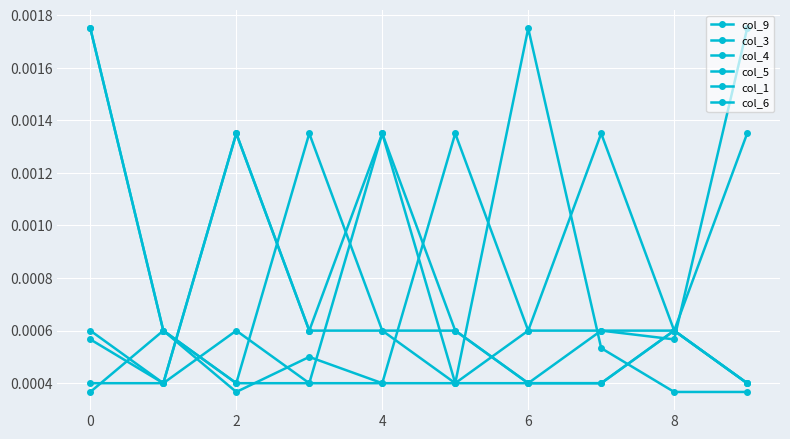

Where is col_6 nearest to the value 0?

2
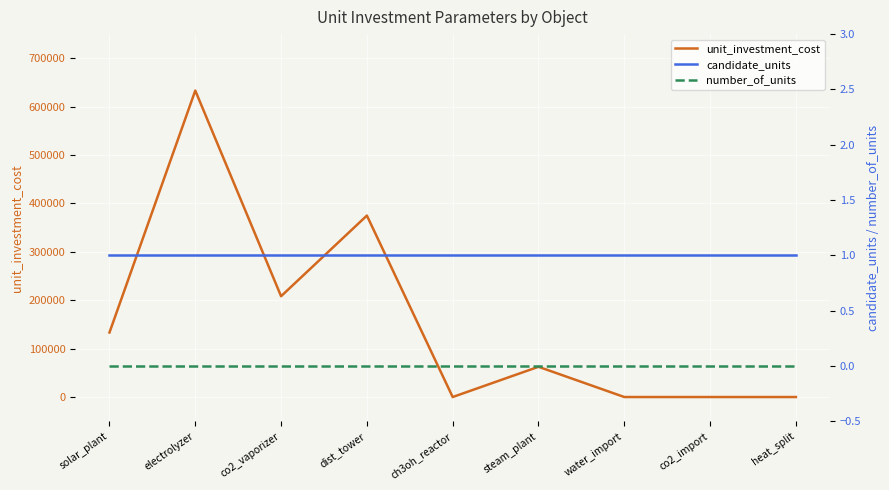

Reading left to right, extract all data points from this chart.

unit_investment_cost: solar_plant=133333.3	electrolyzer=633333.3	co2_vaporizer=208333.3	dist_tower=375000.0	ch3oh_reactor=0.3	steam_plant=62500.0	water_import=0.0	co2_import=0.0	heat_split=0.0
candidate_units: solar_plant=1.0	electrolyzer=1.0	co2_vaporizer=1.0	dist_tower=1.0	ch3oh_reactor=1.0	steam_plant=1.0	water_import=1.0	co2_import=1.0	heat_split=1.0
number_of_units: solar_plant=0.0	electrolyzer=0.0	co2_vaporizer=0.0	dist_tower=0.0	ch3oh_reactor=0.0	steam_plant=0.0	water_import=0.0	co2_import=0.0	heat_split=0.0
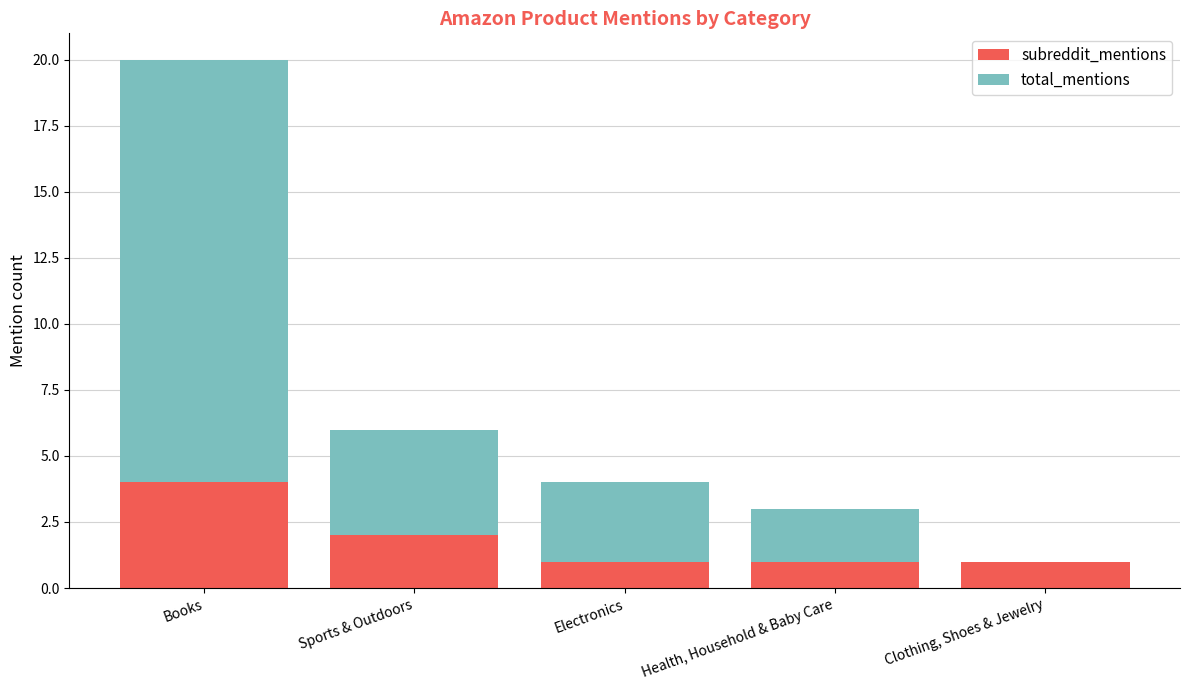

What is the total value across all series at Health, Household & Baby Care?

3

· · · · ·

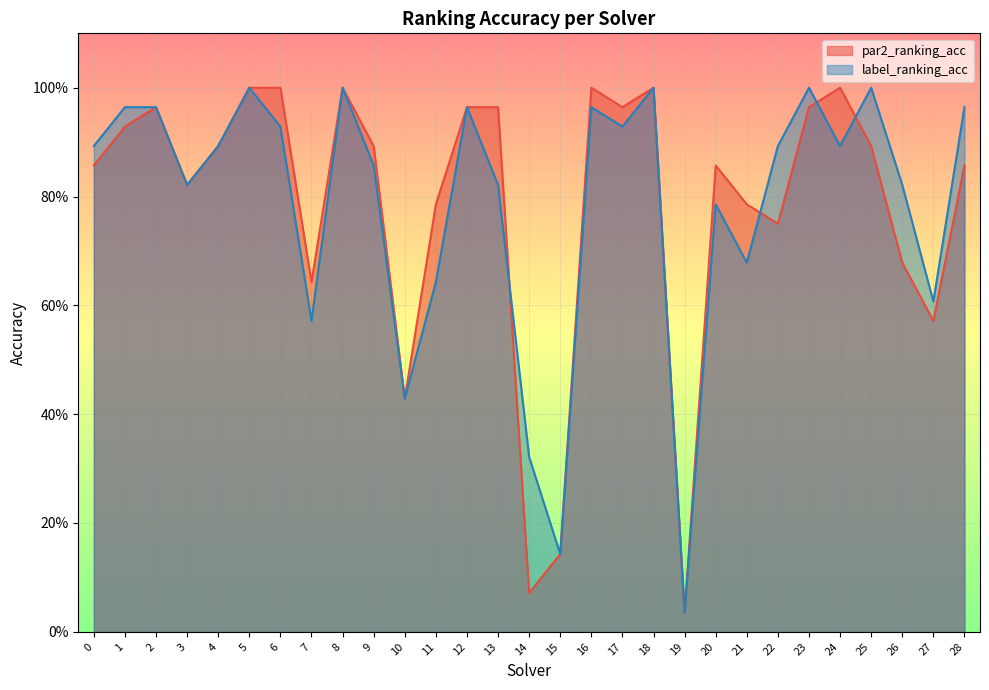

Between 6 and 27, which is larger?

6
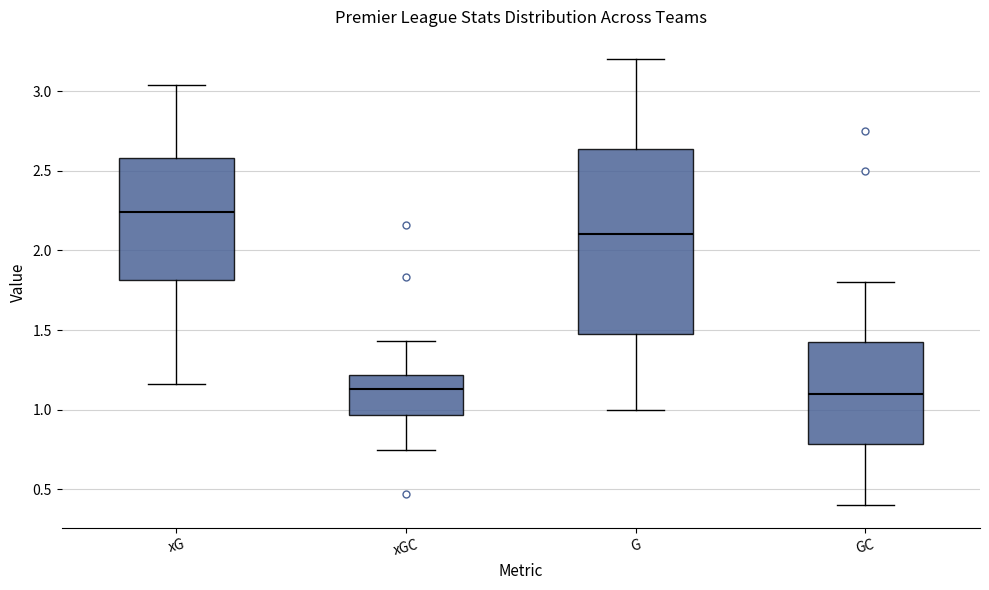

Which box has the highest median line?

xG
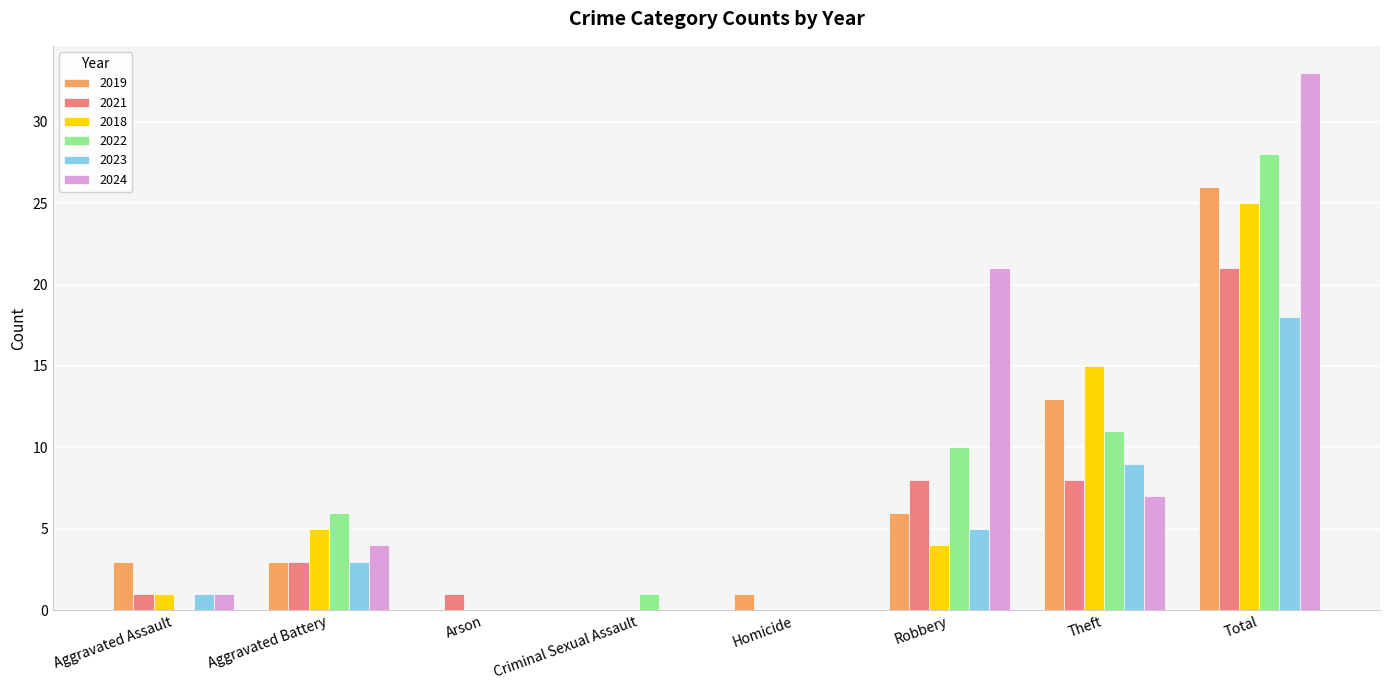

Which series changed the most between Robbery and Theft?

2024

· · · · ·

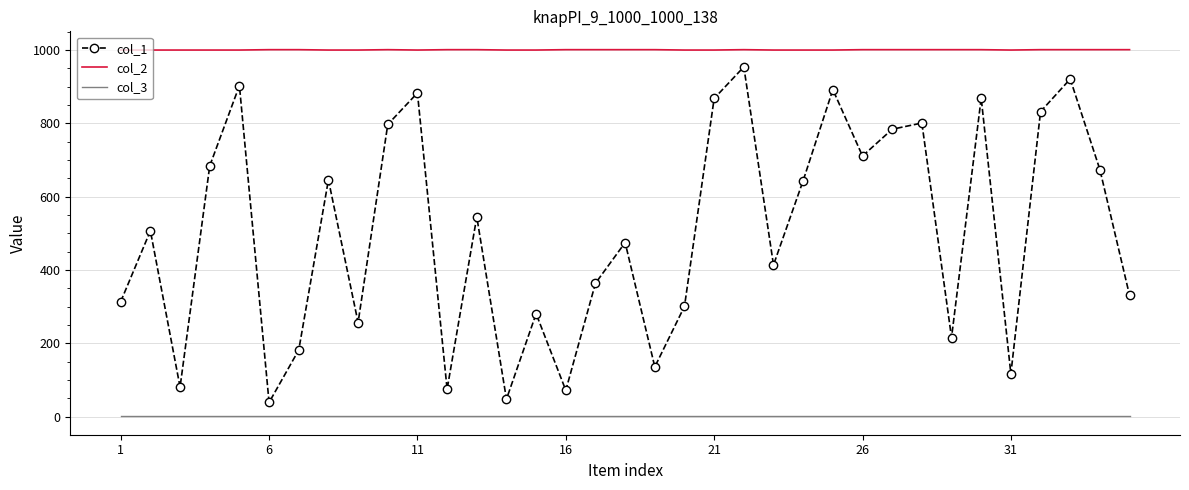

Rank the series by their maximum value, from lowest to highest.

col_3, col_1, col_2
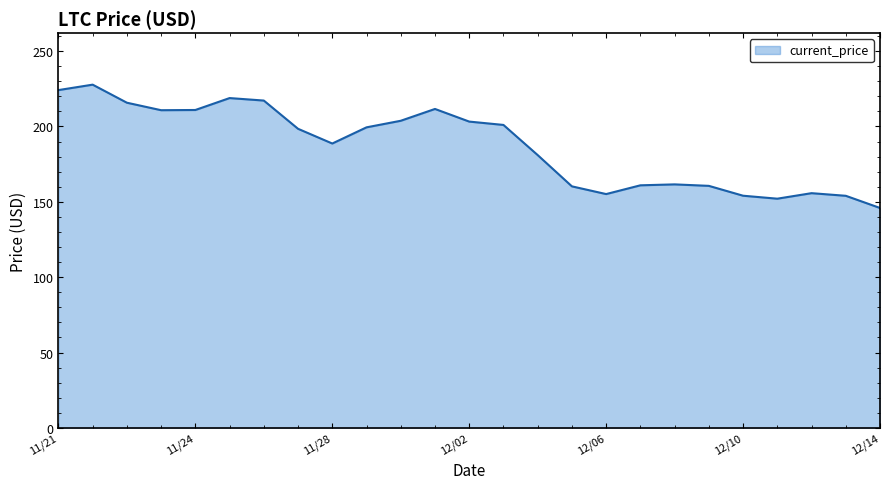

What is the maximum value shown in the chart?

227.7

· · · · ·

# [Work to complete]
Please list every line above that contains the word "electrolyzer", copying each one in full.

# [Result of the task]
unit_investment_cost: solar_plant=133333.3	electrolyzer=633333.3	co2_vaporizer=208333.3	dist_tower=375000.0	ch3oh_reactor=0.3	steam_plant=62500.0	water_import=0.0	co2_import=0.0	heat_split=0.0
candidate_units: solar_plant=1.0	electrolyzer=1.0	co2_vaporizer=1.0	dist_tower=1.0	ch3oh_reactor=1.0	steam_plant=1.0	water_import=1.0	co2_import=1.0	heat_split=1.0
number_of_units: solar_plant=0.0	electrolyzer=0.0	co2_vaporizer=0.0	dist_tower=0.0	ch3oh_reactor=0.0	steam_plant=0.0	water_import=0.0	co2_import=0.0	heat_split=0.0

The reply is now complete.